* _Document excerpt_
- - - -

Dr. David Abram: So, the letters have a wonder and a power that, to me, can only be called magical. They are marvelous. And, they work marvels. They make it possible for the human organism to reflect back upon its own thoughts and to think about them more deeply and to write those new thoughts down, and reflect upon those, and so, enter into a kind of recursive dialogue with itself. They make possible a new independence of the human mind, or the human self, from the surrounding world. In a sense, there is an interiority within me that experiences an independence of everything around me, into which I can retreat to just think over a problem, or to think over something that is puzzling me, or anything I choose.

This sense of a vast interior to the human being, I think, is also an inheritance from the alphabet itself. And, that is not to say that oral indigenous peoples, without any writing system whatsoever, do not have rich, psychological lives. But, the interior with which they are most familiar is not so much a space that is inside of them, inside each individual. It is not an individual interior. It is, rather, the experience of living inside the vast, interior of the world itself, and inhabiting a common story with the other animals, and with the plants, and the winds, and the storms, and, that has its own wonder, and its own magic and a sense of living in a world that is filled with magic, and magical influences. And, one's body is in a kind of empathic relation with the other bodies that surround, whether it be the body of an aspen grove or the body of a single oak tree, or the body of a slab of granite in front of my house. I can feel. I feel differently in relation to this boulder than I do when I bring my body close to a sandstone rock. And, I can sense different qualities to the sandstone than I can sense from the granite because my body feels differently. And so, I know that there are emanations, or interactions happening between my body and the other bodies that surround me. This is the sense of being alive inside a living world, inside a common interior.

- - - -

* _Work instruction A_
Answer these about the Dr. David Abram excerpt, each on its own line:
(i) What kind of dialogue with itself do the letters let the human organism enter into?
(ii) What does Abram say the sense of a vast interior to the human being is also an inheritance from?
(iii) Which two kinds of rock does he say his body feels differently near?
* _Work instruction B_
Reproduce the Dr. David Abram excerpt word for word from "Dr. David Abram: So, the" to "anything I choose.".

- - - -

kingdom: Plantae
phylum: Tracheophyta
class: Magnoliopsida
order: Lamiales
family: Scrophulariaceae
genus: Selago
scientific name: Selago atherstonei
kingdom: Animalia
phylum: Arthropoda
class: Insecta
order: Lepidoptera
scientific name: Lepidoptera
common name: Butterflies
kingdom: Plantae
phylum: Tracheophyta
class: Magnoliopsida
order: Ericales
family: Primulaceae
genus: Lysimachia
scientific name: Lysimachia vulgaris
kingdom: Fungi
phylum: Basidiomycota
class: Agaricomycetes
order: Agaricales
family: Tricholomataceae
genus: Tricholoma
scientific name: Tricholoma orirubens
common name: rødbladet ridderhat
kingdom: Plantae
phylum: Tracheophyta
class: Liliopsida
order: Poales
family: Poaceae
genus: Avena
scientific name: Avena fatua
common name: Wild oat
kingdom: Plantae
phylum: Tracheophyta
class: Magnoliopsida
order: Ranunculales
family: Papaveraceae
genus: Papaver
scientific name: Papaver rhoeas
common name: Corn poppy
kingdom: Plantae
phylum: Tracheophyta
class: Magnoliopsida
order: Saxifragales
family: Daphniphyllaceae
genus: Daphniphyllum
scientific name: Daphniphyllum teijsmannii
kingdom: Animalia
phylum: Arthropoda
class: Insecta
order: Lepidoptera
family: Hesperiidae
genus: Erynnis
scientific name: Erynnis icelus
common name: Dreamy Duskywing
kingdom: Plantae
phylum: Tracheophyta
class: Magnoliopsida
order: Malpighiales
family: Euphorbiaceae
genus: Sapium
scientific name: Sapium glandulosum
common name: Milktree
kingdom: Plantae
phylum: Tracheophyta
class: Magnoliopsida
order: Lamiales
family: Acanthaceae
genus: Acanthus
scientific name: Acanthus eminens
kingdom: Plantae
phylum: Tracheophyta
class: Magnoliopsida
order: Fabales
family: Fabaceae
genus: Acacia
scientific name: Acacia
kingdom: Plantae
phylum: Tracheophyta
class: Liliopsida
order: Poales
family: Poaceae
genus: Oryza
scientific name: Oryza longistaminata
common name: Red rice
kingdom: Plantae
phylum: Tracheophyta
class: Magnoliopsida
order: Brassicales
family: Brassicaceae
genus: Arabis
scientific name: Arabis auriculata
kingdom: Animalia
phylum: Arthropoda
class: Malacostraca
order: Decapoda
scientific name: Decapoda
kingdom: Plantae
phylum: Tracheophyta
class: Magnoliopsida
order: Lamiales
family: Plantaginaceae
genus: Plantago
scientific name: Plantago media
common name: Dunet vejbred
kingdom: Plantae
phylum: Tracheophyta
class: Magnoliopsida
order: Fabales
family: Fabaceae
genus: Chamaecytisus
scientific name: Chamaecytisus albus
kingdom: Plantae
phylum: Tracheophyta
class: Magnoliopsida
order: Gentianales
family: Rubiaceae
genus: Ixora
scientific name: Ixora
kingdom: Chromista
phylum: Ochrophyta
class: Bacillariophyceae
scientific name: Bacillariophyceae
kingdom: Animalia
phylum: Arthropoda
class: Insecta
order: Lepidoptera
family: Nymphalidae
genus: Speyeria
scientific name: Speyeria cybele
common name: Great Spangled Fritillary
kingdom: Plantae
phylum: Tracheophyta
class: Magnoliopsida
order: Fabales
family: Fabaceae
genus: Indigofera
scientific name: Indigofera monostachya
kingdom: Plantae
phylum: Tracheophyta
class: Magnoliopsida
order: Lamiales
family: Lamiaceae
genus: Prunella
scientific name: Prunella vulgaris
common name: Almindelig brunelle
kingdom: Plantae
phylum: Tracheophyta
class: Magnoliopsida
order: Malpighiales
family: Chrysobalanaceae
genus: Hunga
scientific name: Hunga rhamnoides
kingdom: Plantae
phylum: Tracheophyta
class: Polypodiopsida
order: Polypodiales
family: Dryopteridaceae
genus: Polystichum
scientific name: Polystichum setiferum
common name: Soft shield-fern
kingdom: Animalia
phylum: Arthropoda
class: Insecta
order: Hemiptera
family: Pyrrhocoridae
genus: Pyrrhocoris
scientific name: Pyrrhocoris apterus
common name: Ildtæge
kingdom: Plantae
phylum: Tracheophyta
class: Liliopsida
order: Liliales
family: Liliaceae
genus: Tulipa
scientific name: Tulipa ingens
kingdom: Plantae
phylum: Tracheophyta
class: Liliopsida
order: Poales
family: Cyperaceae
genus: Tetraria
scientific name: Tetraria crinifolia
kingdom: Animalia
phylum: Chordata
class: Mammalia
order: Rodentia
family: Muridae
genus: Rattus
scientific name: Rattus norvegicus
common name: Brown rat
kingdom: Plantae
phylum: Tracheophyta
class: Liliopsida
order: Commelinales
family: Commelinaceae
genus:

- - - -

* _Reply A_
(i) A kind of recursive dialogue.
(ii) The alphabet itself.
(iii) Granite and sandstone.

* _Reply B_
Dr. David Abram: So, the letters have a wonder and a power that, to me, can only be called magical. They are marvelous. And, they work marvels. They make it possible for the human organism to reflect back upon its own thoughts and to think about them more deeply and to write those new thoughts down, and reflect upon those, and so, enter into a kind of recursive dialogue with itself. They make possible a new independence of the human mind, or the human self, from the surrounding world. In a sense, there is an interiority within me that experiences an independence of everything around me, into which I can retreat to just think over a problem, or to think over something that is puzzling me, or anything I choose.